STUDY TEXT:
┌────────
Friday, September 14, 2012

OpenEd Evangelist - The Reaction

With the course almost over, I decided to undertake the OpenEd Evangelism badge.

The requirements for the OpenEd Evangelist badge are:

OpenEd Evangelist (Journeyman level, complete for 1 topic to earn the badge)

  • Construct an argument by which you could persuade someone to adopt the topic as an ongoing practice. Your argument should include at least five elements (kinds of evidence), with references.Write a blog post describing your argument in detail. 
  • Have a conversation with a faculty member in which you use your argument to try to persuade them to adopt the topic as an ongoing practice. 
  • Without revealing his or her identity, write a blog post describing your conversation and the reactions, responses, counterarguments, and concerns of the faculty member and announcing your intent to have completed the badge.

Here are the reactions I got from a fellow colleague (on the previous Formulation post):

I must admit that my formulation wasn't completely new to #ioe12 - I have been thinking about Open for a while now (and advocating on and off for openness in education). What #ioe12 gave me was a few more tools to argue my point ;-)
└────────
SUPPLIED MATERIAL:
┌────────
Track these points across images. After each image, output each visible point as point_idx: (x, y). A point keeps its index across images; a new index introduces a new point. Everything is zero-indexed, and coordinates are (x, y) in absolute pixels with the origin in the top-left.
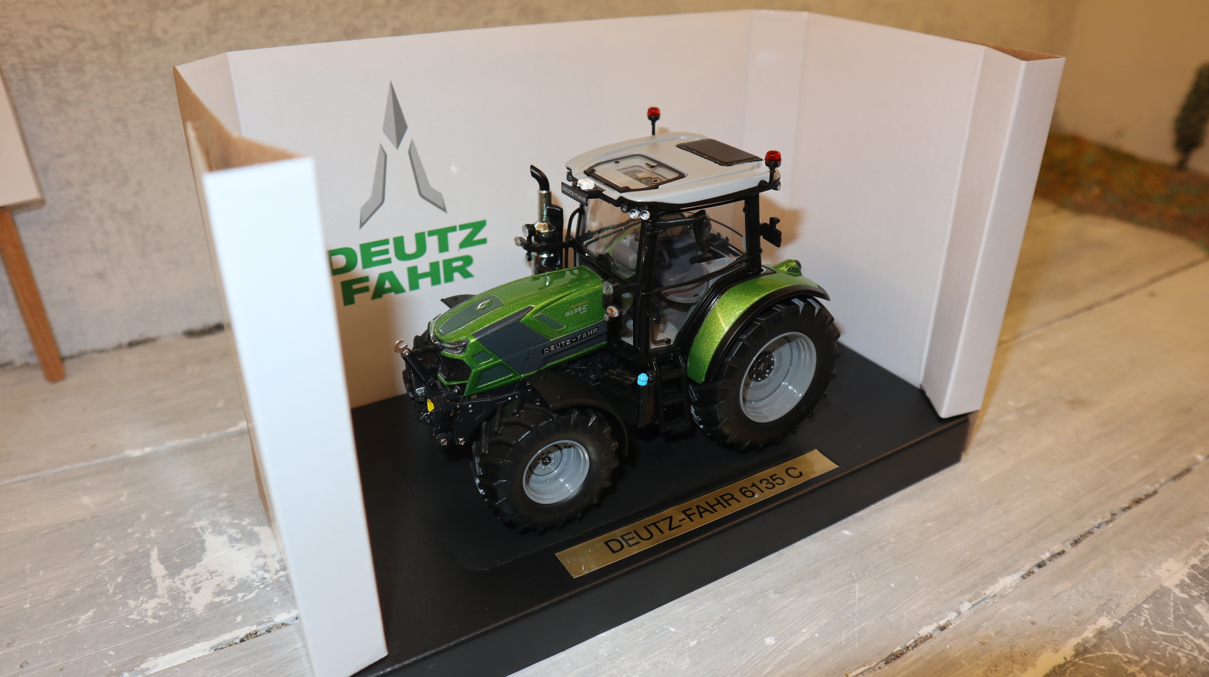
└────────
TASK SET:
1. In the blog post on the OpenEd Evangelist badge, write out everything from "OpenEd Evangelist (Journeyman level, complete" down to "completed the badge." with "faculty member" changed to "department chair".
2. Answer these questions about the blog post on the OpenEd Evangelist badge:
(a) What level is the OpenEd Evangelist badge listed at?
(b) At least how many elements must the argument include?
(c) What date does the blog post carry?
3. Carry on the blog post on the OpenEd Evangelist badge from its last sentence.

WRITTEN RESPONSES:
1.
OpenEd Evangelist (Journeyman level, complete for 1 topic to earn the badge)

  • Construct an argument by which you could persuade someone to adopt the topic as an ongoing practice. Your argument should include at least five elements (kinds of evidence), with references.Write a blog post describing your argument in detail. 
  • Have a conversation with a department chair in which you use your argument to try to persuade them to adopt the topic as an ongoing practice. 
  • Without revealing his or her identity, write a blog post describing your conversation and the reactions, responses, counterarguments, and concerns of the department chair and announcing your intent to have completed the badge.

2.
(a) Journeyman level
(b) Five
(c) Friday, September 14, 2012

3.
So, a while back (3 or so months ago), I was having a conversation with one of my colleagues (let's call this person Mike; Mike sounds like a generic enough name, right?).  For the past year now, I've been telling Mike that we ought to be more open as a department. At the very least we should have our syllabi be Open so that our students (and our potential students) can see exactly what our courses entail (from the 10,000 foot view that the syllabus gives you anyway).  This way students would have more information when meeting with their advisors about courses that they would like to take, and it puts them even more into the driver's seat.  Then, depending on how comfortable the faculty felt, we could work with our University's OCW team to put our materials up, or heck even offer our own MOOCs! I would be up for that! I find it very exciting to apply instructional design and educational theory in the design of a MOOC!  Think of the possibilities.

All the while, I saw Mike bob his head, listening attentively and not really putting out any arguments against open.  Then it came... "what about copyright?" Mike asked?  "Aren't you exposing yourself? Can't someone take your hard work and pass it off as their own and benefit from it?"  Good points, Mike!  All this time, I had completely forgotten to mention that I license my work under a Creative Commons NC-SA-BY license.  I explained to Mike, that sure, som unscrupulous person could indeed take my work and pass it off as theirs and try to get some benefit from it; however being open means two things (well, at least two).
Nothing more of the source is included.